Folter, sexuelle Gewalt und Zwangssterilisation
Es ist nicht nur das erste Mal, dass eine offizielle UN-Institution die erdrückende Beweislast des „kulturellen Genozids“ an den Uiguren bestätigt, die sich seit 2017 nicht zuletzt anhand von Satellitenbildern und geleakten, offiziellen Dokumenten angehäuft hat. Bachelets Büro sprach auch mit 40 Zeugen aus der Region, von denen 26 in den vergangenen Jahren in Umerziehungslagern inhaftiert waren.
Sie alle berichten von denselben dystopischen Zuständen.

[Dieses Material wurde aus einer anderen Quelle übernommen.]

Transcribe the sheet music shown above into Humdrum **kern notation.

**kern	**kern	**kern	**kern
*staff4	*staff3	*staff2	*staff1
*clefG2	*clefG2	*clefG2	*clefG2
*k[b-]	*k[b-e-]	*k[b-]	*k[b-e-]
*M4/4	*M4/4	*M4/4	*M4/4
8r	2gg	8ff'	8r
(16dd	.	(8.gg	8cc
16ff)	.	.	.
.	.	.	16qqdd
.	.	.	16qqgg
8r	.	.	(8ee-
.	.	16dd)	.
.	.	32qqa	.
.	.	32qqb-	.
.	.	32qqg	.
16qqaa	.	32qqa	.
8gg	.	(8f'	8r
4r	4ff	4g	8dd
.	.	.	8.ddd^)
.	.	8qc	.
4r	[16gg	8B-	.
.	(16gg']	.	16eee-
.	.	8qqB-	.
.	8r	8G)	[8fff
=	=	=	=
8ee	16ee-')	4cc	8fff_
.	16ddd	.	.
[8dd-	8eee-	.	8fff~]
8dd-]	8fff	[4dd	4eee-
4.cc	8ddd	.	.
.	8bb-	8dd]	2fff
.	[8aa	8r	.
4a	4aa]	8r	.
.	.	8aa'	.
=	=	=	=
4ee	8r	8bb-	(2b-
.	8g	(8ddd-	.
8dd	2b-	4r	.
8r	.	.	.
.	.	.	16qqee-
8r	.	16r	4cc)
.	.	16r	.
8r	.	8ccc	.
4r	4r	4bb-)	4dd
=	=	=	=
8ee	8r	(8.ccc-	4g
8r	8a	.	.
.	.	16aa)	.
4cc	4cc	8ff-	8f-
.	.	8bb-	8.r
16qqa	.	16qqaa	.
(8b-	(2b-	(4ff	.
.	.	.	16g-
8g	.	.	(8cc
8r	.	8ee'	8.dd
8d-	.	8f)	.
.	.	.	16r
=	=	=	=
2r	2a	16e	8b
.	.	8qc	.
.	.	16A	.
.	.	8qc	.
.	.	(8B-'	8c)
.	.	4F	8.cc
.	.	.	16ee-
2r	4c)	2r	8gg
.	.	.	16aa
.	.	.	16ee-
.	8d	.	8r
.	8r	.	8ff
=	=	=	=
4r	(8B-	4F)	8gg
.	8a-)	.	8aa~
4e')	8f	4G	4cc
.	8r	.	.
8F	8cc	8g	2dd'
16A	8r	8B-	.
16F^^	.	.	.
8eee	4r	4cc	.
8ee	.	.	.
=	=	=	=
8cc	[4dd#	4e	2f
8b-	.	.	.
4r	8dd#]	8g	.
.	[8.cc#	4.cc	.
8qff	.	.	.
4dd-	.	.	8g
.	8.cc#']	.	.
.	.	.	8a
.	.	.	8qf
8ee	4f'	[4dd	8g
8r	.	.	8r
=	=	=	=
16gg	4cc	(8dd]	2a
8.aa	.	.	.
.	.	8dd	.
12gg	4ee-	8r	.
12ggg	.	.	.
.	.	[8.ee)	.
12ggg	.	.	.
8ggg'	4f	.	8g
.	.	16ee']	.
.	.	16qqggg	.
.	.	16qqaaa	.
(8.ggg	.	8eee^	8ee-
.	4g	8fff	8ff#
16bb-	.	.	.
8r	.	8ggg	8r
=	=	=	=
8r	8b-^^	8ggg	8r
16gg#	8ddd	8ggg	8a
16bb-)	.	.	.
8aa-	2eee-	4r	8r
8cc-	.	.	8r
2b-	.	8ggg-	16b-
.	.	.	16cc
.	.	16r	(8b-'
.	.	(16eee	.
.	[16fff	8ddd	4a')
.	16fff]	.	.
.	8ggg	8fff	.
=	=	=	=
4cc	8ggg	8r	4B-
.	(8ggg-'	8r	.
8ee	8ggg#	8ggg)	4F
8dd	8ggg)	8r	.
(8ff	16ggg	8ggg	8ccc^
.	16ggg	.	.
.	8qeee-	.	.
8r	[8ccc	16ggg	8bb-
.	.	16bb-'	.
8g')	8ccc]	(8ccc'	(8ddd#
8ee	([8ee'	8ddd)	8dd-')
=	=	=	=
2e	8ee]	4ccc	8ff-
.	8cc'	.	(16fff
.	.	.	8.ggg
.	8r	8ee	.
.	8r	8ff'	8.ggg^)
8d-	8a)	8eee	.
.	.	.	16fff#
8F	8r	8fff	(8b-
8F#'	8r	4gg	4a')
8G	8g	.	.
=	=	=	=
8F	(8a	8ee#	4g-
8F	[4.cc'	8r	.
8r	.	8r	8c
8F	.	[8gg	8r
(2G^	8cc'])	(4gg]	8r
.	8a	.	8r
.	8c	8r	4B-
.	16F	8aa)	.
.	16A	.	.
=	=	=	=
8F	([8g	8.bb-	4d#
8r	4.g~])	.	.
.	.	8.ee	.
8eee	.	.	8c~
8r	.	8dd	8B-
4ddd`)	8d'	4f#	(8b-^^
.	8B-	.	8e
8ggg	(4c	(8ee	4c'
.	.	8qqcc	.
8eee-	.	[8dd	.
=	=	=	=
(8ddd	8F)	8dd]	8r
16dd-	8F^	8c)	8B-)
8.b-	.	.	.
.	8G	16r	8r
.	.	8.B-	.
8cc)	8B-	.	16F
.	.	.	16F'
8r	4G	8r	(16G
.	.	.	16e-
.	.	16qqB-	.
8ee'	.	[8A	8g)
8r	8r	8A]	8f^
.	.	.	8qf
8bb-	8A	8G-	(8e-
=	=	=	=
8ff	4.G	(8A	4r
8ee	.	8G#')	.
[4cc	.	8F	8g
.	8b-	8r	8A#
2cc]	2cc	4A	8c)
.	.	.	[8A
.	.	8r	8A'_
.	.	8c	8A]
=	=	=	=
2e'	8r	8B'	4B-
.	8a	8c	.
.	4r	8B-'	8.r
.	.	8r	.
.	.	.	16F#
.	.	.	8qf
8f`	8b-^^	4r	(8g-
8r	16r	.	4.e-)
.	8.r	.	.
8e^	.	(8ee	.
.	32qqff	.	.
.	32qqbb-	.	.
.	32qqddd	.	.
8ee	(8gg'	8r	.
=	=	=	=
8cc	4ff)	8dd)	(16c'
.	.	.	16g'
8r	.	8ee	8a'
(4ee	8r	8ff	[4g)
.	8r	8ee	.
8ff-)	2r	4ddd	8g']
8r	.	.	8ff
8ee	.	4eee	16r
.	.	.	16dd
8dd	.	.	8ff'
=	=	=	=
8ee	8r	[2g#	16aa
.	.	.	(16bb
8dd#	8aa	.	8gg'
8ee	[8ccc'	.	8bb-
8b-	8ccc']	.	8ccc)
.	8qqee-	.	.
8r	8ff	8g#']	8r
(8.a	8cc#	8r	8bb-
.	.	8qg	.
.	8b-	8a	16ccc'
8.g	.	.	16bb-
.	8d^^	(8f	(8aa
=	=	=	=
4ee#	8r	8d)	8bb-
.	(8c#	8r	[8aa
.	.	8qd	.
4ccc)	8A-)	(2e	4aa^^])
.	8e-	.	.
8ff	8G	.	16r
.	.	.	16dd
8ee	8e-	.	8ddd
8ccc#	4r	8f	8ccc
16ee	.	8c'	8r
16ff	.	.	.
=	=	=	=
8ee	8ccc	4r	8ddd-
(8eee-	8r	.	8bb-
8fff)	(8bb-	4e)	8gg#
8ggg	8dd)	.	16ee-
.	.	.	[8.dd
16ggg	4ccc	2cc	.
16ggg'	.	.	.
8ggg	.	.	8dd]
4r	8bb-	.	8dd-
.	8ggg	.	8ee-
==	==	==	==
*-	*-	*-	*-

Etwa davon, dass Folter in diesen Einrichtungen an der Tagesordnung steht, entweder in Form von Schlägen durch (oftmals elektrische) Schlagstöcke oder in Form von psychologischer Folter (Hunger, Schlafentzug).
Weiter heißt es: „Fast alle Befragten gaben an, zwangsweise entweder Injektionen, Tabletten oder beides regelmäßig eingeflößt bekommen zu haben“. Diese Medikamente hätten sie „schläfrig“ gemacht.
Dazu gäbe es etliche Berichte von sexueller Gewalt durch das Wachpersonal, „mehrheitlich an weiblichen Inhaftierten“: Die Betroffenen berichten von Vergewaltigungen und Erniedrigungen, so mussten sich Frauen in den Lagern etwa regelmäßig vor einer Gruppe anderer Insassen gynäkologisch untersuchen lassen.
Tausende uigurische Frauen sollen außerdem gegen ihren Willen sterilisiert worden sein, um die Geburtenrate der Minderheit zu drücken – sie sank alleine zwischen 2017 und 2019 um 48 Prozent. Deshalb seien Aussagen betroffener Frauen „trotz ihrer geringen Zahl glaubwürdig“.
Abseits der menschenunwürdigen Vorgänge im Inneren der Umerziehungslager werden in dem Bericht auch mehrfach Ungereimtheiten in den offiziellen Erklärungen der chinesischen Regierung aufgelistet. So wird in China etwa stets behauptet, die Umerziehungslager seien lediglich „Berufsfortbildungszentren“ gewesen, von denen seit 2019 aber keines mehr in Betrieb sei.
Dazu heißt es, das UNO-Hochkommissariat habe die Regierung in Peking um Lehrmaterial aus diesen Fortbildungszentren angefragt, „aber bis zum heutigen Tag keine Informationen diesbezüglich erhalten“. Satellitenfotos beweisen zudem, dass bestehende Lager in Xinjiang weiter ausgebaut und sogar neue errichtet werden.
In China war man auf die Veröffentlichung des Berichts offenbar vorbereitet. Schon am frühen Donnerstagmorgen antwortete die Regierung in Peking ihrerseits mit einem 121-seitigen Dokument, das den UN-Bericht als „Lügen des Westens“ bezeichnet und die Notwendigkeit der Maßnahmen gegen „terroristische Aktivitäten“ in Xinjiang betont.
Brisant ist allerdings, dass Bachelet angab, seit Monaten unter massivem Druck gestanden zu sein – nicht nur durch China, sondern durch die Vertreter von insgesamt 40 Regierungen. Die Zusammenarbeit mit der Volksrepublik wird für ihre Nachfolger in der UNO mit Sicherheit noch schwieriger werden.